= Kocku von Stuckrad =

German religious studies scholar

Kocku von Stuckrad (born 6 April 1966) is a German scholar of religious studies. He specialises in the European history of religion and the academic study of Western esotericism.

==Biography==
Kocku von Stuckrad was born in Kpando, Ghana on 6 April 1966. He is a professor of religious studies at the University of Groningen. His research has focused on the European history of religion, Western esotericism, the connections between religion, nature, and science, and on methodological and theoretical approaches to the study of religion.

Stuckrad's approach to the academic study of Western esotericism focuses on claims of perfect or higher knowledge, rather than particular esoteric movements, and he has argued that secrecy should be regarded as one of the defining characteristics of the field. He has criticised the academic field of Western esotericism for having failed to produce sufficient critical examination of its key concepts from historical, sociological, and cultural perspectives. As an alternative, he argues for a discourse analysis approach to the history of Western esotericism.

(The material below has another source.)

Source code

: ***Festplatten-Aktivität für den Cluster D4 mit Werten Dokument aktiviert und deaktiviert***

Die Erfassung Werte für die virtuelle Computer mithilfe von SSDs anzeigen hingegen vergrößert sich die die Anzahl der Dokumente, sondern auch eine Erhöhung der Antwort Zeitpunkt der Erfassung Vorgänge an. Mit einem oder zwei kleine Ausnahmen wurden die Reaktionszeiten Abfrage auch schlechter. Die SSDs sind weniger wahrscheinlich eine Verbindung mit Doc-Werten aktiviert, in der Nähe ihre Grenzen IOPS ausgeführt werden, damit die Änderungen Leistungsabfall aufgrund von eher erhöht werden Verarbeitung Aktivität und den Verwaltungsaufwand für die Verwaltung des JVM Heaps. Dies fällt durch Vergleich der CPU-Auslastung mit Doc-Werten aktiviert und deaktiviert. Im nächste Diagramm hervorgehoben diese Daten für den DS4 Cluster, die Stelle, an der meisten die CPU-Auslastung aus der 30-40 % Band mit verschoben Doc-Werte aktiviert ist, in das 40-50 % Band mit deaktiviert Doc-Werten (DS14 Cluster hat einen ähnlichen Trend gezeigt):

He has edited various volumes including The Brill Dictionary of Religion (2006). He has co-edited the Journal of Religion in Europe and several academic monograph series published by Brill Publishers and De Gruyter.

==Selected publications==
- Frömmigkeit und Wissenschaft: Astrologie in Tanach, Qumran und frührabbinischer Literatur (Europäische Hochschulschriften XXIII/572). Frankfurt a. M. etc.: Peter Lang 1996.
- Das Ringen um die Astrologie: Jüdische und christliche Beiträge zum antiken Zeitverständnis (Religionsgeschichtliche Versuche und Vorarbeiten 49). Berlin & New York: Walter de Gruyter 2000.
- With Hans G. Kippenberg: Einführung in die Religionswissenschaft: Gegenstände und Begriffe (Reihe Beck Studium). Munich: C. H. Beck 2003.
- Schamanismus und Esoterik: Kultur- und wissenschaftsgeschichtliche Betrachtungen (Gnostica: Texts and Interpretations 4). Leuven: Peeters 2003.
- Geschichte der Astrologie: Von den Anfängen bis zur Gegenwart. Munich: C. H. Beck, 2003. Revised edition 2007.
- Was ist Esoterik? Kleine Geschichte des geheimen Wissens. Munich: C. H. Beck 2004.
  - English: Western Esotericism: A Brief History of Secret Knowledge. Translated and with a Foreword by Nicholas Goodrick-Clarke. London: Equinox 2005. Reprint London & New York: Routledge 2014.
  - Dutch: Esoterie: de zoektocht naar absolute kennis. Amsterdam: Amsterdam University Press 2014.
- Zo zijn we niet getrouwd': religie, natuurwetenschap en de radicalisering van de moderniteit. Inaugural Lecture for the Chair of Religious Studies, University of Groningen. Groningen: Faculty of Theology and Religious Studies 2010.
- Locations of Knowledge in Medieval and Early Modern Europe: Esoteric Discourse and Western Identities (Brill's Studies in Intellectual History 186). Leiden & Boston: Brill 2010.
- The Scientification of Religion: An Historical Study of Discursive Change, 1800–2000. Berlin & Boston: De Gruyter 2014.
- Die Seele im 20. Jahrhundert: Eine Kulturgeschichte. Paderborn: Wilhelm Fink 2019.
  - English and revised: A Cultural History of the Soul: Europe and North America from 1870 to the Present. New York: Columbia University Press 2022.
- Nach der Ausbeutung: Wie unser Verhältnis zur Erde gelingen kann. Munich: Europa Verlag 2024.